State of New Jersey v. Carlene Harris and Norman A. Thomas 4th

New Jersey Superior Court Appellate Division

Combined Opinion

NOT FOR PUBLICATION WITHOUT THE
APPROVAL OF THE APPELLATE DIVISION

SUPERIOR COURT OF NEW JERSEY
APPELLATE DIVISION
DOCKET NO. A-3395-24

STATE OF NEW JERSEY,

Plaintiff-Appellant, APPROVED FOR PUBLICATION
March 5, 2026
v. APPELLATE DIVISION

CARLENE HARRIS and
NORMAN A. THOMAS 4TH,

Defendants-Respondents.


Argued January 22, 2026 – Decided March 5, 2026

Before Judges Currier, Berdote Byrne, and Jablonski.

On appeal from an interlocutory order of the Superior
Court of New Jersey, Law Division, Ocean County,
Indictment No. 24-08-1460.

William Kyle Meighan, Supervising Assistant
Prosecutor, argued the cause for appellant (Bradley D.
Billhimer, Ocean County Prosecutor, attorney; Samuel
Marzarella, Chief Appellate Attorney, of counsel and
on the briefs).

Francis R. Hodgson III argued the cause for
respondent Carlene Harris.

Zachary G. Markarian, Assistant Deputy Public
Defender, argued the cause for respondent Norman A.
Thomas 4th (Jennifer N. Sellitti, Public Defender,
attorney; Zachary G. Markarian, of counsel and on the
brief).

The opinion of the court was delivered by

BERDOTE BYRNE, J.A.D.

On leave granted, we are asked to determine whether three allegedly

incorrect dates contained in a certification in lieu of oath, submitted pursuant

to Rule 1:4-4(b) that rendered the subsequently issued search warrants stale,

should have been corrected by the motion court as typographical errors to

defeat a motion to suppress evidence, or whether an evidentiary hearing should

have taken place to determine whether the dates in the certification were

erroneous. The State argues it should be allowed to introduce evidence not

presented to the issuing judge to prove the controlled drug buys relied upon in

the certification took place in 2023, not 2022. It also contends the errors were

so obvious the issuing judge may have assumed the events in fact took place in

2023 and found probable cause to issue the warrants.

We reject both arguments and affirm the suppression of the evidence.

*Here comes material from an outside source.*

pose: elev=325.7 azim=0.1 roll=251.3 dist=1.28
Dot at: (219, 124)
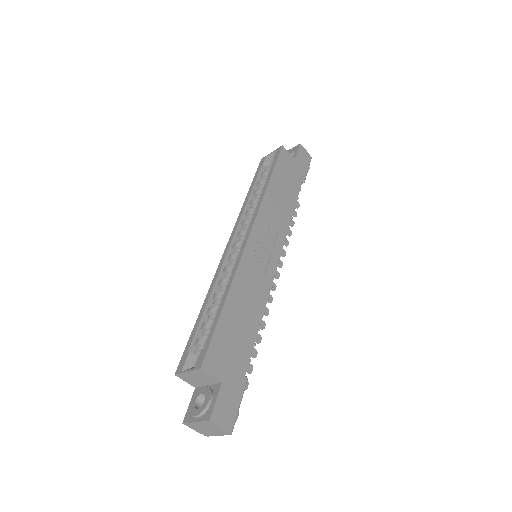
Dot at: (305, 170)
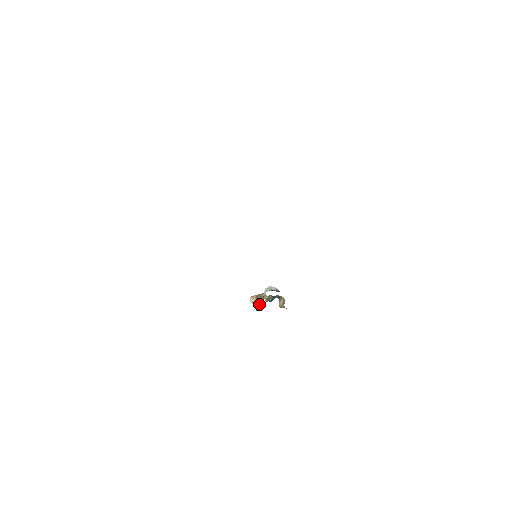
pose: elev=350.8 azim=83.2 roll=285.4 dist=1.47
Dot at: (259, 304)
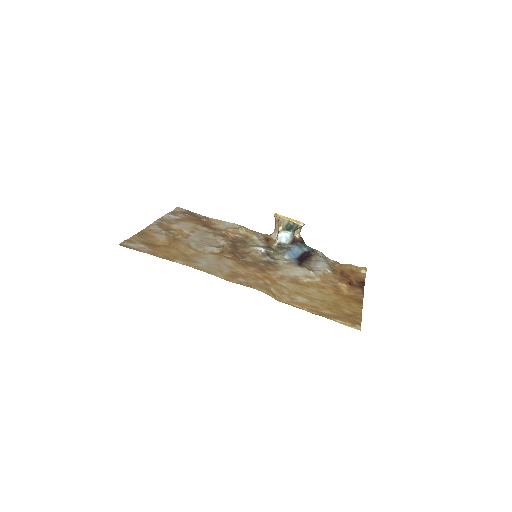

We conclude the issuing judge had no basis to issue the warrants because

nothing contained within the four corners of the certification indicated the

dates were typographical errors. On its face, the certification did not

demonstrate probable cause to search because it was based on stale

information. Also, only information presented to the issuing judge may be

A-3395-24
2
considered by a reviewing court. The State is barred from introducing

extrinsic evidence beyond the four corners of the warrant application.

I.

We recite the facts as stated in the certification submitted to the issuing

judge on March 7, 2023. Patrolman Alexander Guzman Jr. and Detective

Austin Letts of the Lakewood Police Department Street Crimes Unit met with

a confidential informant (CI) "[d]uring the week of January 29, 2022"

(emphasis added). The CI informed the officers defendant Norman A. Thomas

4th "is currently engaged in the distribution of crack cocaine/cocaine in the

Lakewood, New Jersey area." "During the week of February 19, 2022,"

(emphasis added) Detective Letts met with the CI to plan a controlled buy.

The CI called Thomas and the two agreed to meet at a location in Lakewood.

The CI was provided with "previously recorded Lakewood Police Department

confidential funds" to buy the drugs. At the same time, Guzman and Detective

Sergeant Nathan Reyes began surveilling Thomas's address at 144 John Street.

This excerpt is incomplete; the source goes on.